__Tasks to complete__.
1. In the Adorno discussion, who did Adorno study music with?
2. Summarize the Adorno discussion in two sentences.
3. Repeat word for word the part of the Adorno discussion that begins with the words containing "It's philosophy all" and ends with "a bit Mahleresque.)".

__Excerpt__.

As for Adorno, his work does not fit in the category of biography. Rather, it is philosophy. Although still in print, it awaits a translation into language. (No, a word is not missing in that sentence.) I suspect that some of the references to his work that one encounters along the way are made by people who have taken him on someone else's say so. If curious enough, go to Amazon.com and read a page or two of his Mahler: A Musical Physiognomy. Then write a paraphrase of what you have read and post it here.
It's philosophy all right, but also musicology and criticism. Remember Adorno started out as a music student (with Berg and Schoenberg); the foulmouths even say he turned to music and criticism the same way all of them presumably do: as a failed artist. (That's not exactly true. Actually, there's an interesting disc out with Adorno's compositions, which are not bad at all although truly enough highly Bergian and a bit Mahleresque.)
As for paraphrasing Adorno on Mahler (who for him was perhaps the greatest of all composers), can you paraphrase de la Grange, Blaukopf, and the others? Not possible, of course, as there is too much to the man to turn it into a phrase.
But let's let Adorno himself sum up his thoughts on Mahler:
There was, first of all, Mahler's "ability to organize a totality" based on the logic of the "individual figures" that enter into his compositions as their elements, instead of the logic of "an abstract, preordained design." So, without suppressing the individual nature of these elements and subordinating them to some scheme or project or prior notion, he was shaping them into an organic whole: in other words, "starting from the chance nature of existence" (that's those unique and unforced individual figures; it's just Adorno's philosophical baggage speaking here), Mahler "transformed it into a coherent whole, without having to borrow from sources no longer authenticated. This is what defines Mahler as a great composer." This simply means that the "preordained design," which here meant the sonata form and the symphonic approach, was already obsolete back then and could no longer be validated with reference to some historico-philosophical justification or even any "essential" principles arising from the musical logic itself. So Mahler came up with a way to keep composing despite the fact that the means available for composers were no longer "authentic": he made something meaningful or "true" out of what was already meaningless and "false."

Stored data

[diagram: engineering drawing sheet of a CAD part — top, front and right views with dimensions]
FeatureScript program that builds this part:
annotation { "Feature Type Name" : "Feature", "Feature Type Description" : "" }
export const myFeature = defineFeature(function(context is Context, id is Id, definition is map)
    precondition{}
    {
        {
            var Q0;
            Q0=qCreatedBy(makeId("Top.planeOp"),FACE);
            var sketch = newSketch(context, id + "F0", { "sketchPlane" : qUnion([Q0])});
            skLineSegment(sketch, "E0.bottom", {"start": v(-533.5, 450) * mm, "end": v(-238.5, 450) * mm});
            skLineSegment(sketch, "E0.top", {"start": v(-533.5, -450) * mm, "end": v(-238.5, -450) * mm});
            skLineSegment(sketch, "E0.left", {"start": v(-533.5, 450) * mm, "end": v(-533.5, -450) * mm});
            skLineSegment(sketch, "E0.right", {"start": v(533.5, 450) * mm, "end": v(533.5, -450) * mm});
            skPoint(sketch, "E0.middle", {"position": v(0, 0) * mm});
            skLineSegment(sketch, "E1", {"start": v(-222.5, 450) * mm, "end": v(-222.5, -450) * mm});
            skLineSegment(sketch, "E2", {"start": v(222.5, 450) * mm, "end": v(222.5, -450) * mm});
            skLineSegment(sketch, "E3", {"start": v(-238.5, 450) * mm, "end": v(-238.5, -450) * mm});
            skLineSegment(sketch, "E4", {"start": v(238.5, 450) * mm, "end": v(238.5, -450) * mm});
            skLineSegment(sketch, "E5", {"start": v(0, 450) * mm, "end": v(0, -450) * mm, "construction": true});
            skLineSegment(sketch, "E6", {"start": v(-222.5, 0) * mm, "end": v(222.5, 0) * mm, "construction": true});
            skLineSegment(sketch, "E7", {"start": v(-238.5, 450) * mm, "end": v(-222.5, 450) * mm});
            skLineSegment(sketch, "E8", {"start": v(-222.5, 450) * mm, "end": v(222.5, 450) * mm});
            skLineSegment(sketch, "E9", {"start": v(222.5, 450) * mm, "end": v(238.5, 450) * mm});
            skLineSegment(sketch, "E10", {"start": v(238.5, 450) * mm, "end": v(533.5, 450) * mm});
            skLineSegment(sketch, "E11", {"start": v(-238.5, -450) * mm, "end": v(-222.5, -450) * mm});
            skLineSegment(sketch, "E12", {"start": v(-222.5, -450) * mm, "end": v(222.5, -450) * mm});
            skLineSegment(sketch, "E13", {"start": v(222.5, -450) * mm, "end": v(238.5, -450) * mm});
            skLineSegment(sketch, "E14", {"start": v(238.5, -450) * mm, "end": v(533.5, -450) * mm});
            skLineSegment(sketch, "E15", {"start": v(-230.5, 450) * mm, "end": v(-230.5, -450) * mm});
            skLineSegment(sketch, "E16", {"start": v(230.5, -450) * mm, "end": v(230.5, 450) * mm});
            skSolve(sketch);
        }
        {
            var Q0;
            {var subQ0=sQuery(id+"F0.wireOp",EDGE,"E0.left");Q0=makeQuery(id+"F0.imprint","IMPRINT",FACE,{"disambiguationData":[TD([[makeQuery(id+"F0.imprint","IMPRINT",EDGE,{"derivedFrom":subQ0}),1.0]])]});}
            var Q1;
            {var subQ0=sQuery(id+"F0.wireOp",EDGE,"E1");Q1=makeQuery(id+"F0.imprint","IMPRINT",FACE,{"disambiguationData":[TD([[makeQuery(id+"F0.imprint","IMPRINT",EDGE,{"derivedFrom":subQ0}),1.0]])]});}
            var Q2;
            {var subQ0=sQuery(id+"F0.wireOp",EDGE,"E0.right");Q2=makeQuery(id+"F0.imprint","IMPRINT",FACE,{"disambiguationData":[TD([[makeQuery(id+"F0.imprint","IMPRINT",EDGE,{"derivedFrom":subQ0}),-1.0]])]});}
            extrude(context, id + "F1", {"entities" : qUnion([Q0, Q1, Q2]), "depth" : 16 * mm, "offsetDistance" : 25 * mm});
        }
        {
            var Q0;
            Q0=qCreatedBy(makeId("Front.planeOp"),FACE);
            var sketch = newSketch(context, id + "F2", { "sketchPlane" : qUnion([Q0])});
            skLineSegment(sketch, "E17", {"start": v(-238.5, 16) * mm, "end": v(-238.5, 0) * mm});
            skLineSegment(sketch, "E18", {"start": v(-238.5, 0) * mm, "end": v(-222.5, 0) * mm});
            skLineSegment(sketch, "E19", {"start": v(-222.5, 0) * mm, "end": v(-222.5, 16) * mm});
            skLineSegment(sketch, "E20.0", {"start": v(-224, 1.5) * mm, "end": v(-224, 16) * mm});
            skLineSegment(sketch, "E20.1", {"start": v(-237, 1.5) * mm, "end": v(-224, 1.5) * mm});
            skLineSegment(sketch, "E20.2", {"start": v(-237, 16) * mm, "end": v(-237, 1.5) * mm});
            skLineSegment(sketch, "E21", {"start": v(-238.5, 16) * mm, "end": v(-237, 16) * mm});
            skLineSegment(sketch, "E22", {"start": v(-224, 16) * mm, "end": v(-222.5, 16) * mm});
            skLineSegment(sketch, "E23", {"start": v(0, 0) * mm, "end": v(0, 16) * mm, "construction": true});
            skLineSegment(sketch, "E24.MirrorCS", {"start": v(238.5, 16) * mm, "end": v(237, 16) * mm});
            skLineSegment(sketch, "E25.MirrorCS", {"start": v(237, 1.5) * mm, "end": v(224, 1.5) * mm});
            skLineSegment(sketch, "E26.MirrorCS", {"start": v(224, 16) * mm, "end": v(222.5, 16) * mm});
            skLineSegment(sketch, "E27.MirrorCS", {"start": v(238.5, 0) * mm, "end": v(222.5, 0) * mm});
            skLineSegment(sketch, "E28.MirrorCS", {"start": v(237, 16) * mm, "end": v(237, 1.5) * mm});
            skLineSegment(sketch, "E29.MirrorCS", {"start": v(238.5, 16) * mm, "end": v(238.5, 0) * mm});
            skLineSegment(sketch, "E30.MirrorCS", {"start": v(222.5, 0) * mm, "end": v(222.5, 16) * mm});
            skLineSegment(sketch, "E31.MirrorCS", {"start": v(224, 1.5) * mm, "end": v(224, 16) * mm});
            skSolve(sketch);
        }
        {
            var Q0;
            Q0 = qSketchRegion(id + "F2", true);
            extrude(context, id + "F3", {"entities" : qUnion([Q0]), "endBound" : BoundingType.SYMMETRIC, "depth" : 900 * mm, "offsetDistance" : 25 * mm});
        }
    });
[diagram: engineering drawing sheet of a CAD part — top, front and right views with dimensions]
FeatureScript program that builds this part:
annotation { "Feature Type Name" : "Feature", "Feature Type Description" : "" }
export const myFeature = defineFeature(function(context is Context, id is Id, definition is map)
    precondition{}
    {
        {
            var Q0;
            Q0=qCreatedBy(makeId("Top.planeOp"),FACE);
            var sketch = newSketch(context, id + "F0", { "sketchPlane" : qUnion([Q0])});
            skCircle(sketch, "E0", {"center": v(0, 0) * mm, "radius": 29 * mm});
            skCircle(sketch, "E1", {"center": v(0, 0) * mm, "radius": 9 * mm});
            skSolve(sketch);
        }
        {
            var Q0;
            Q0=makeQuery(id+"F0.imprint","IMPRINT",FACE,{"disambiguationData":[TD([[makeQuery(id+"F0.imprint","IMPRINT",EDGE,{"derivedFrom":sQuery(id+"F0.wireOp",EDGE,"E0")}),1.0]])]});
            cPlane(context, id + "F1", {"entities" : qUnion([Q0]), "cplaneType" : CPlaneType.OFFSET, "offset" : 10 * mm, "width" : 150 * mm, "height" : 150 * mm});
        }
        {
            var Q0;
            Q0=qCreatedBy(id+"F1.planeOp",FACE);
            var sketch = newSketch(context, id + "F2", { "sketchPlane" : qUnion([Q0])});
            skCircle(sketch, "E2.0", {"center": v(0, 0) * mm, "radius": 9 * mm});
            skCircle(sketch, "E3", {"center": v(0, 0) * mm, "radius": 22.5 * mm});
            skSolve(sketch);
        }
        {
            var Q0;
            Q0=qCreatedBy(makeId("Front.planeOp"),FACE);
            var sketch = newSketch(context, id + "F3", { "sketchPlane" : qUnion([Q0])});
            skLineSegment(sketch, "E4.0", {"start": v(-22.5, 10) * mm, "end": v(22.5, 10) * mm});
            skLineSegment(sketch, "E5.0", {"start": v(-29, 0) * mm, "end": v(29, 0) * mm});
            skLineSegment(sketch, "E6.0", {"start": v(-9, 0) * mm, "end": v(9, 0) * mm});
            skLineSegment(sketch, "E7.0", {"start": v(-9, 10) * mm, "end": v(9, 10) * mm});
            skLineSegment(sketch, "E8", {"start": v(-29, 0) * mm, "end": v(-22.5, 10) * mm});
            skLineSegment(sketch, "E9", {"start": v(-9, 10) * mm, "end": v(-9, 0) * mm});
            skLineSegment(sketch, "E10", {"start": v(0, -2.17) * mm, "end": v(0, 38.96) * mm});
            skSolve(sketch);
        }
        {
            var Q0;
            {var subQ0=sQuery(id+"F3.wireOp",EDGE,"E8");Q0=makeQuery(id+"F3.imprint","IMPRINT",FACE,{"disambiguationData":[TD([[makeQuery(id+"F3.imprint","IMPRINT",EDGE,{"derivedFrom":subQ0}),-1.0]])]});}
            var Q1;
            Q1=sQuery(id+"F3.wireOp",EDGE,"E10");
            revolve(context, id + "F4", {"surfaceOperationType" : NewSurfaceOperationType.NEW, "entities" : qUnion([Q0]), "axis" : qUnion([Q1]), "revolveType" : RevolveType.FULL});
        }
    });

__Solutions per task__.
1. Berg and Schoenberg.

2. Adorno's work on Mahler is called philosophy, and also musicology and criticism, by a writer who notes that Adorno started out as a music student with Berg and Schoenberg. In Adorno's view, Mahler was a great composer because he shaped individual musical figures into a coherent whole instead of following an obsolete preordained design such as sonata form.

3.
It's philosophy all right, but also musicology and criticism. Remember Adorno started out as a music student (with Berg and Schoenberg); the foulmouths even say he turned to music and criticism the same way all of them presumably do: as a failed artist. (That's not exactly true. Actually, there's an interesting disc out with Adorno's compositions, which are not bad at all although truly enough highly Bergian and a bit Mahleresque.)